Converting MPEG-2 Video for Final Cut Pro

Posted on by Larry

[ This article was first published in the January, 2008, issue of
Larry’s Final Cut Pro Newsletter. Click here to subscribe. ]


Henrik Björlin, of Stockholm, Sweden, writes:

I’m doing a project where we will have to use already compressed material from DVDs (also commercial DVDs but totally legal though, we will have all the rights cleared) because of timeframe and costs.


I have a friend who says it is possible to edit MPEG-2 directly in the timeline of FCP. Is it true? I will have to export it to be played on some kind of media player in MPEG-2 format. I would of course want to avoid to recompress it again…

Larry replies: Final Cut really does not like compressed video. It would be better to convert this into DV using either DVDxDV or MPEG Streamclip, then edit the resulting file.

UPDATE – Jan. 27

Lars Hillejan responded:

I really enjoy your training on However, one thing I don´t like, is that you seem to keep pushing the DV format. I just read your January issue and you recommended to convert DVD material to DV for editing.


I don´t think that´s a good idea. In my experience you get much better results from the Photo JPEG 75% setting (of course you have to tweak the real time enabler file, otherwise editing is a real pain).

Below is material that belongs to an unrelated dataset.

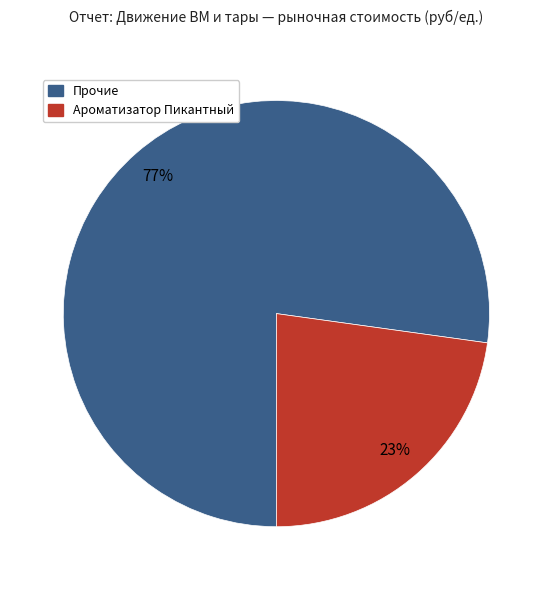

To the nearest percent, what is the difference between the largest and smallest slice percentages?

54%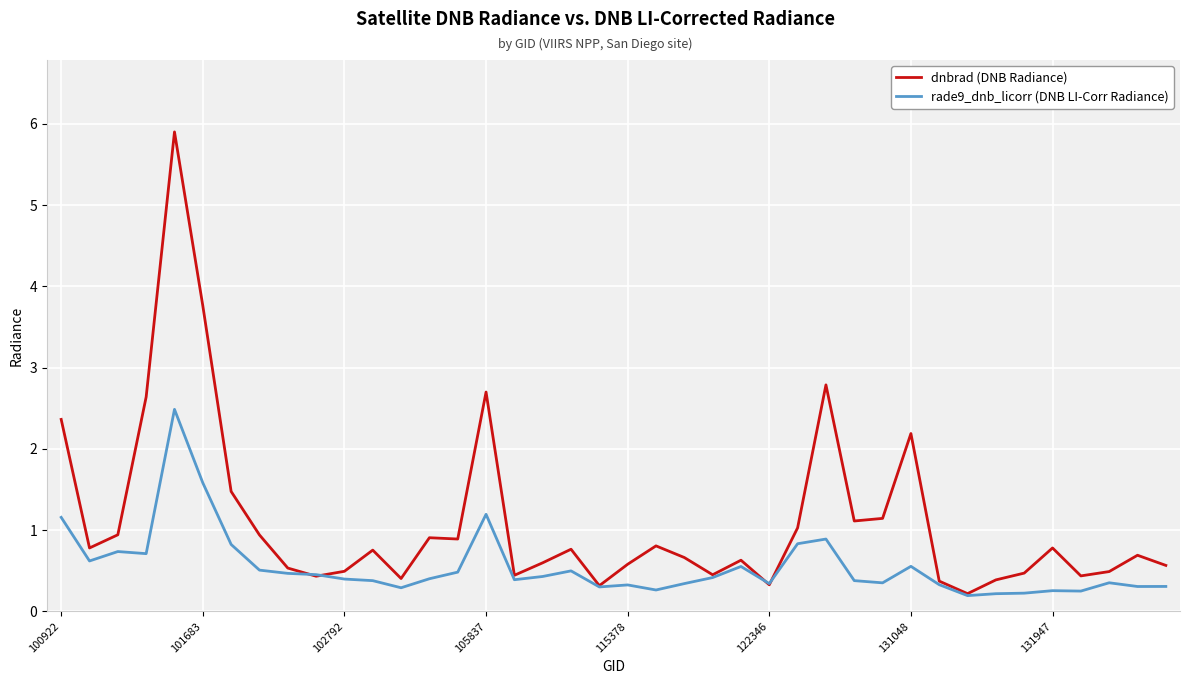

What is the greatest value displayed?

5.9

And now that there´s ProRes around, I really wouldn´t use that (Photo JPEG) either. For me, ProRes is the new Photo JPEG and I think with the increasing power of the maschines and the increasing performance and size of hard drives, there is really no need to use DV anymore (unless you have it on tape).

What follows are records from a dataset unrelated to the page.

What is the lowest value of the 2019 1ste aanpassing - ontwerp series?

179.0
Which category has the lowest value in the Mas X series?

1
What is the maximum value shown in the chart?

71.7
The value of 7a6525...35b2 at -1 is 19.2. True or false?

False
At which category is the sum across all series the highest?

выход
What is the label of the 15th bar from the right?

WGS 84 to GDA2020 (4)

Oh and you also say, Final Cut doesn´t like compressed video. Speaking of MPEG-2, I know what you mean, but this might be a little confusing.

Larry replies: An excellent opinion – I’ll add it to the newsletter.

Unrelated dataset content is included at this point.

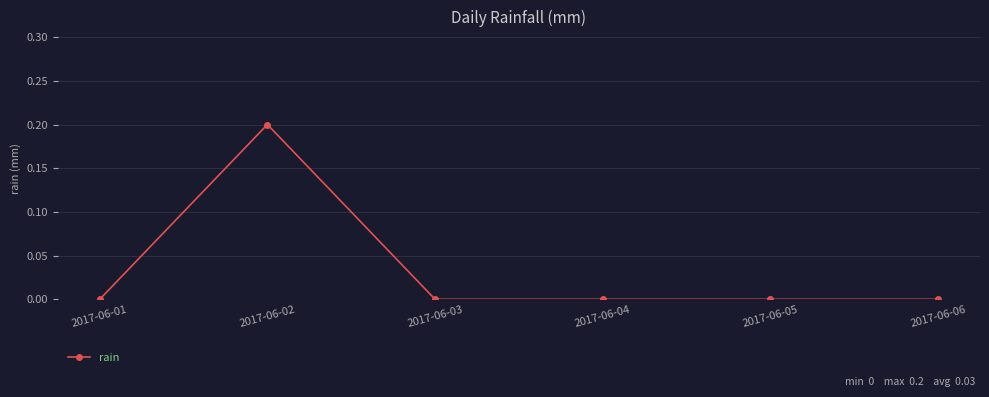

Count the number of data series in this chart.

1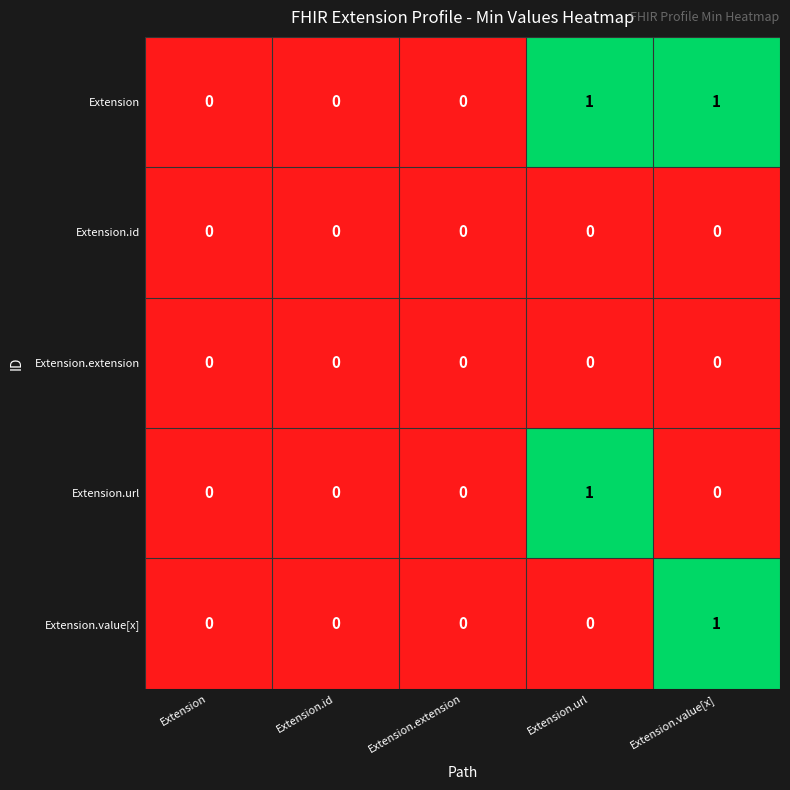

Is it true that Extension.url equals 1 at Extension.url?

True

Photo-JPEG is amazing – the only problem with ProRes is that files are 5-6 times bigger than DV, which causes a problem for some. Also, since DV is higher quality than DVD I haven’t seen the need to get even higher quality. But you have a good point.

And you are correct, I should clarify that Final Cut does not like video that has been compressed for the web or DVD. Since most video files are compressed in some way, my blanket statement could be somewhat confusing.